Dataset entries>
________________________________________

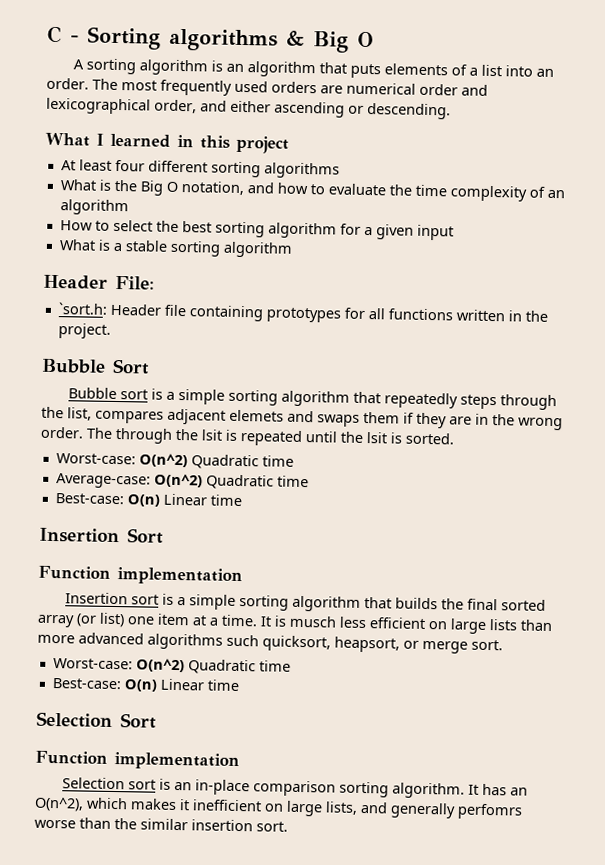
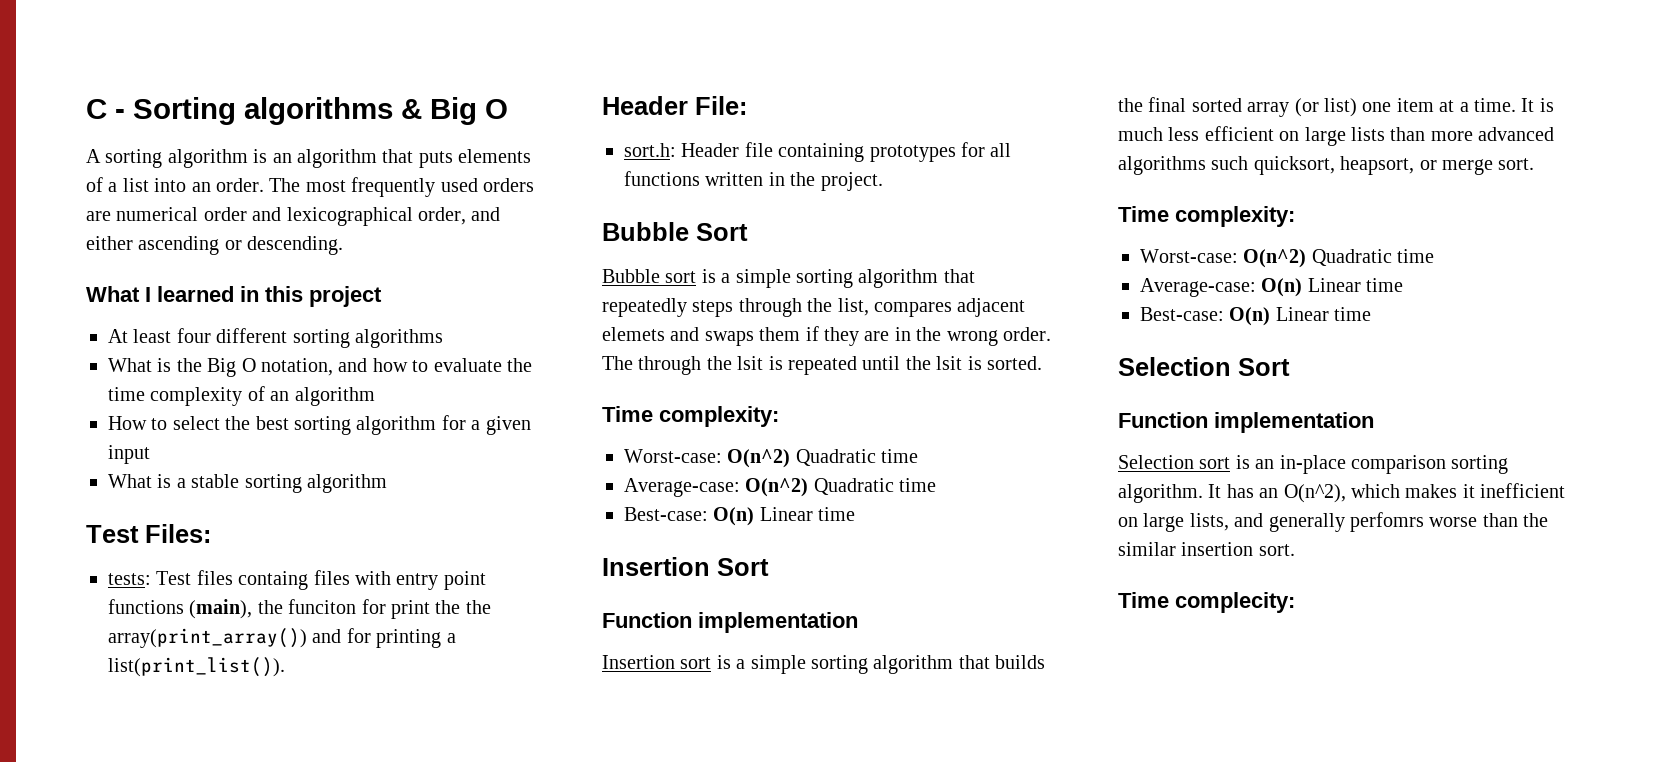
(293, 249) none -> [86,524,211,543] [108,570,486,590] [108,599,491,619] [108,628,456,648] [108,657,285,677] // Test Files: // tests: Test files containg files with entry point functions (main), the funciton for print the the array(print_array()) and for printing a list(print_list()).
[57,302,108,315] `sort.h: -> [624,143,676,157] sort.h:
(455, 438) none -> [602,406,779,427] // Time complexity:
[289,615,337,628] musch -> [1118,127,1163,141] much
[52,658,291,675] // Worst-case: O(n^2) Quadratic time -> [1118,206,1295,227] [1140,249,1435,268] [1140,278,1404,297] // Time complexity: // Worst-case: O(n^2) Quadratic time // Average-case: O(n) Linear time
(288, 826) none -> [1118,592,1295,613] // Time complecity:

________________________________________

What is being asked> Each line from the one that includes "(455, 438) none" down to the close of the records above is to be given again exactly, and no other line is to appear.

Reply to the task>
(455, 438) none -> [602,406,779,427] // Time complexity:
[289,615,337,628] musch -> [1118,127,1163,141] much
[52,658,291,675] // Worst-case: O(n^2) Quadratic time -> [1118,206,1295,227] [1140,249,1435,268] [1140,278,1404,297] // Time complexity: // Worst-case: O(n^2) Quadratic time // Average-case: O(n) Linear time
(288, 826) none -> [1118,592,1295,613] // Time complecity:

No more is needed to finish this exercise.